Not going out tonight; my friend announced he is still down with a fever and does not wish to get anyone else sick. So in I stay, trying to distract myself with activities so that I am not thinking about anything. Thoughts can be the worst of enemies. But I am sad that I am not going out tonight, I was looking forward to it…no matter how lazy I feel, I will always enjoy going out instead. I even decided to get a haircut yesterday so that I could look better when I went out…but I guess life had other plans for me tonight.

We suspect, at work, that our direct boss is tiring of the nonsense and burning out fast. Indeed, his tone today during our weekly meeting was not enthusiastic or lively. I guess that there are some events that are going on that are making him stress out. He hates working for his boss, our former boss. And I do not blame him, who would want to work for her? I am afraid that he might leave soon and that we will be either stuck with our old boss or that someone else will be hired that is not of the same nature as he is. The last thing that I need at the present moment is a boss who is strict and wants to keep a tight leash over us. I loathe sitting in the office with nothing to do…and I simply don’t think that I (or anyone else for that matter) to get away with the things that we do now. Time will only tell. But I really hope that he does not leave, because if he does, I will be distraught. It makes no sense for me to get a new job now if I am planning to leave next year. I have no idea how long it will take for me to find something out of state. I suspect that it could take up to half a year…things will be more difficult because I am applying outside of where I live. I am putting my faith in the Universe and the mantle of luck that has covered me my whole life. I read online that it is not enough to just simply believe and wish for things; one must act on these wishes and they will become realities. I have to make these realities occur for me because I simply cannot stay in this desolate place…even if it’s where my parents live.

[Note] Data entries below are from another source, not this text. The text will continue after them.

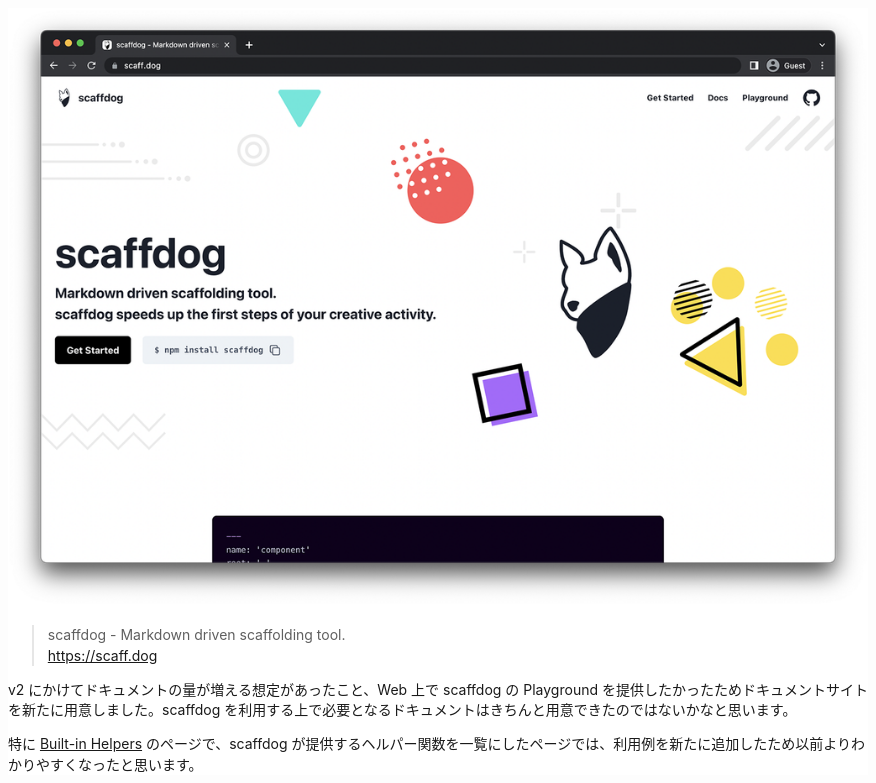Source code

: ![ドキュメントサイトトップページ](scaffdog.png)

> scaffdog - Markdown driven scaffolding tool.  
> https://scaff.dog

v2 にかけてドキュメントの量が増える想定があったこと、Web 上で scaffdog の Playground を提供したかったためドキュメントサイトを新たに用意しました。scaffdog を利用する上で必要となるドキュメントはきちんと用意できたのではないかなと思います。

特に [Built-in Helpers](https://scaff.dog/docs/templates/helpers) のページで、scaffdog が提供するヘルパー関数を一覧にしたページでは、利用例を新たに追加したため以前よりわかりやすくなったと思います。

Not many messages on Grindr lately, in fact, almost none at all. I am starting to think that maybe I am not as attractive as I thought I was, but I know that this is not true. Maybe it’s just a time period where things are slow…or maybe it’s because I do not have a shirtless photo on. What a pity. Although, I should like to say that my sexual urges have not been getting in the way of things lately. I have noticed that they have decreased. I ought to get tested soon…but part of me wants to wait. It’s not that I don’t want to know the truth, it’s that I have recently gone and I feel that it would be a nuisance for me to go again so soon. I will most likely wait until late August to get checked out. I am not afraid of being given a diagnosis, but I would be extremely annoyed because I know that it would add more expenses to my life. Isn’t that preposterous? I am more upset about the financial aspect of being diagnosed with HIV than my own actual health. It’s amazing what this society has done to us, to think that the dollar is more valuable than my actual life or health is a testament to how low we have sunk as a species…and to think that we came from the wilderness. Well, I should say that we are still wild in our actions and thoughts. All one must do is simply look at the current global state of affairs and one will see that we are still savages, modernized savages. As my friend stated last night, “No wonder so many people choose to leave this world,” who could blame them? Not I.